At the Violet-royal purple everywhere and yellow curtains-no one had seen her. Robert, casting subtleties aside, asked them bluntly.

Upstairs at Griffon and Waldron's, the big store, it was rush hour and the waitress said: "Don't bother me!" The manageress, looking at him with absent-minded suspicion, said: "We never give information about our customers."

At the Old Oak-small and dark and friendly-the elderly waitresses discussed the case interestedly with him. "Poor love," they said. "What an experience for her. Such a nice face, too. Just a baby. Poor love."

At the Alencon-cream paint and old-rose couches against the walls-they made it plain that they had never heard of the Ack-Emma and could not possibly have a client whose photograph appeared in such a publication.

At the Heave Ho-marine frescos and waitresses in bell-bottomed trousers-the attendants gave it as their unanimous opinion that any girl who took a lift should expect to have to walk home.

At the Primrose-old polished tables with raffia mats and thin unprofessional waitresses in flowered smocks-they discussed the social implications of lack of domestic service and the vagaries of the adolescent mind.

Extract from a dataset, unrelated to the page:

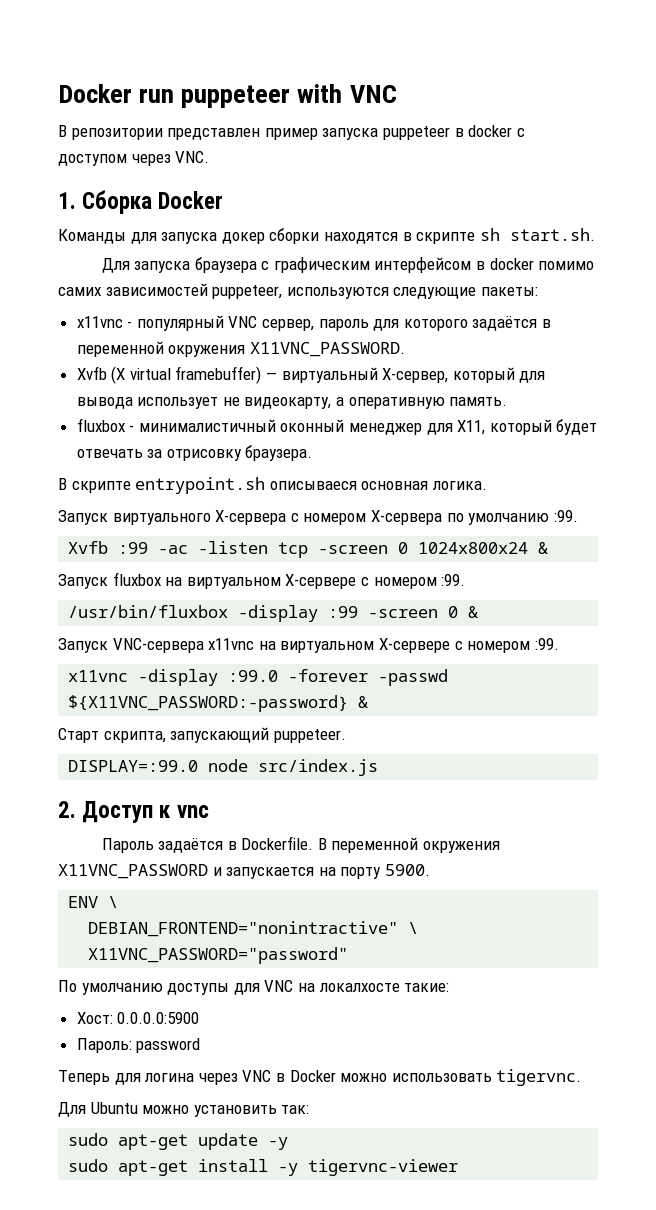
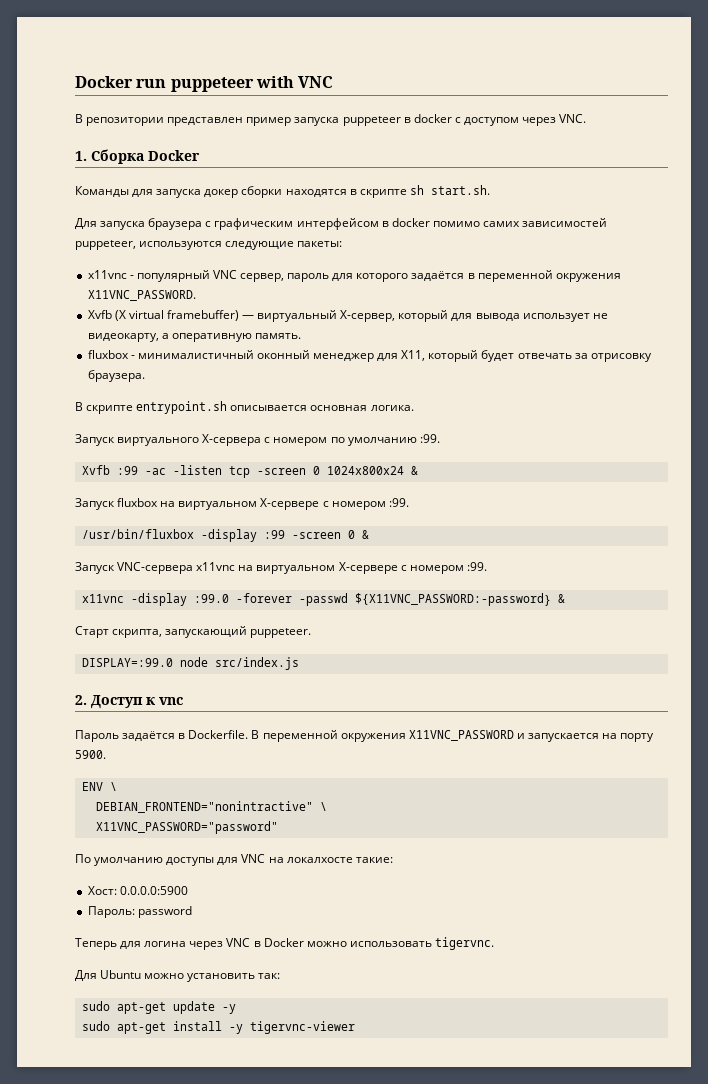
[269,481,357,490] описываеся -> [230,405,308,411] описывается
[370,510,442,525] X-сервера -> (328, 441) none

At the Tea-Pot there was no table to be had, and no waitress willing to attend to him; but a second glance at the fly-blown place made him sure that, with the others to choose from, Betty Kane would not have come here.

At half-past twelve he staggered into the lounge of the Midland, and called for strong waters. As far as he knew he had covered all the likely eating-places in the centre of Larborough and in not one of them had anyone remembered seeing the girl. What was worse, everyone agreed that if she had been there they would have remembered her. They had pointed out, when Robert was sceptical of that, that a large proportion of their customers on any one day were regulars, so that the casuals stood out from the rest and were noted and remembered automatically.

As Albert, the tubby little lounge waiter, set his drink in front of him, Robert asked, more out of habit than volition: "I suppose you've never seen this girl in your place, Albert?"

Albert looked at the front page of the Ack-Emma and shook his head. "No, sir. Not that I recollect. Looks a little young, sir, if I may say so, for the lounge of the Midland."